Troy Westwood (pictured above speaking to reporters in 2007) has always been one of the CFL's most fascinating characters. After briefly playing professional soccer for the Winnipeg Fury of the old Canadian Soccer League, the Winnipeg Blue Bombers drafted Westwood 48th overall in the 1991 Canadian college draft. That proved to be a pretty shrewd move, as Westwood went on to spend 17 years with them as a punter and kicker and set numerous franchise records in that time in a couple of separate stints, the latest of which ended earlier this year with his release. Westwood hasn't disappeared from the public scene, though, and he'll be back on national television sooner than many would have imagined, but not on the gridiron. The Winnipeg Sun's Paul Tureene reported today that Westwood's off to Argentina to compete on the Canadian edition of the well-known TV show Wipeout.
For most former CFL players, this might be an unusual post-career path as unlikely as the retired NHL stars competing on (and judging) CBC's Battle of the Blades. For Westwood, though, this could be seen as relatively normal compared to some of the other stunts he's pulled over the years. He's also tried professional boxing, tap dancing and radio, and he even posed nude (fortunately with a strategically-placed cowboy hat) for the Sun. He's had a successful music career both in the band Eagle and Hawk and on his own as Little Hawk, winning a pair of Canadian Aboriginal Music Awards in 2005 and earning a Juno nomination in 2008. He's played ringette, he briefly wrote a sports column for the Sun, and he even finished second to wrestler Chris Jericho in a 2000 survey to determine "Manitoba's sexiest man". You can see a gallery of some of his most memorable moments here.
Westwood (pictured at right in game action last season) might be best remembered for his role in starting one of the CFL's greatest rivalry games, the classic "Banjo Bowl" between Saskatchewan and Winnipeg. Before a 2003 playoff game against the Roughriders, Westwood called people from Regina "a bunch of banjo-pickin' inbreds" and later offered a mock apology, saying "the vast majority of the people in Saskatchewan have no idea how to play the banjo." That only added fuel to the already-hot flames of the rivalry between the two teams, and the embracing of the moniker has made the game an always-interesting date on the CFL calendar. Westwood should get plenty of credit for that, even if that probably wasn't what he had in mind when he made the initial comments.
Wipeout seems like a pretty good fit for Westwood's quirky personality. It started in the U.S. in 2008, and it features contestants going through a crazy obstacle course that has plenty of potential for spills, pain, mud and soakings. Some of the more notable obstacles have included mud pits, mechanical boxing gloves, rotating logs and rubber boat fenders. Here's video highlights from the U.S. show that demonstrate what Westwood might be up against:
Westwood's training as a professional athlete might help in this one, but he's up against some stiff competition. According to the Sun's story, 260 different people will be competing on the Canadian version of the show, which will air on TVTropolis this coming spring.
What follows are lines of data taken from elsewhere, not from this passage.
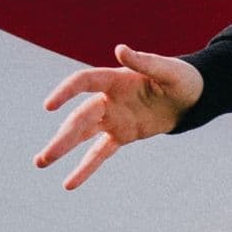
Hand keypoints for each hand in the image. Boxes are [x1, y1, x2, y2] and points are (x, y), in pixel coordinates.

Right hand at [34, 44, 203, 189]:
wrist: (191, 98)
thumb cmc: (179, 78)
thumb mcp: (167, 70)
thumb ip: (144, 62)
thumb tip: (119, 49)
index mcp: (113, 80)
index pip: (82, 83)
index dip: (66, 93)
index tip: (49, 106)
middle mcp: (107, 100)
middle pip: (79, 119)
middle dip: (62, 139)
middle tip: (42, 158)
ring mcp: (112, 119)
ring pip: (82, 135)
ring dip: (62, 149)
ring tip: (41, 162)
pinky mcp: (121, 135)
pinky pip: (100, 153)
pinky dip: (86, 167)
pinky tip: (70, 182)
Most of them probably won't have Westwood's experience in professional sports, but I'd imagine many of them will also be younger than his 43 years. Still, there are more reasons to root for him than just his CFL connection; Westwood told the Sun he'd donate the $50,000 prize money to the Manitoba Association of Women's Shelters if he wins. That's a classy move from one of the league's most unique characters, and it might even convince "banjo-picking" fans to cheer for him here.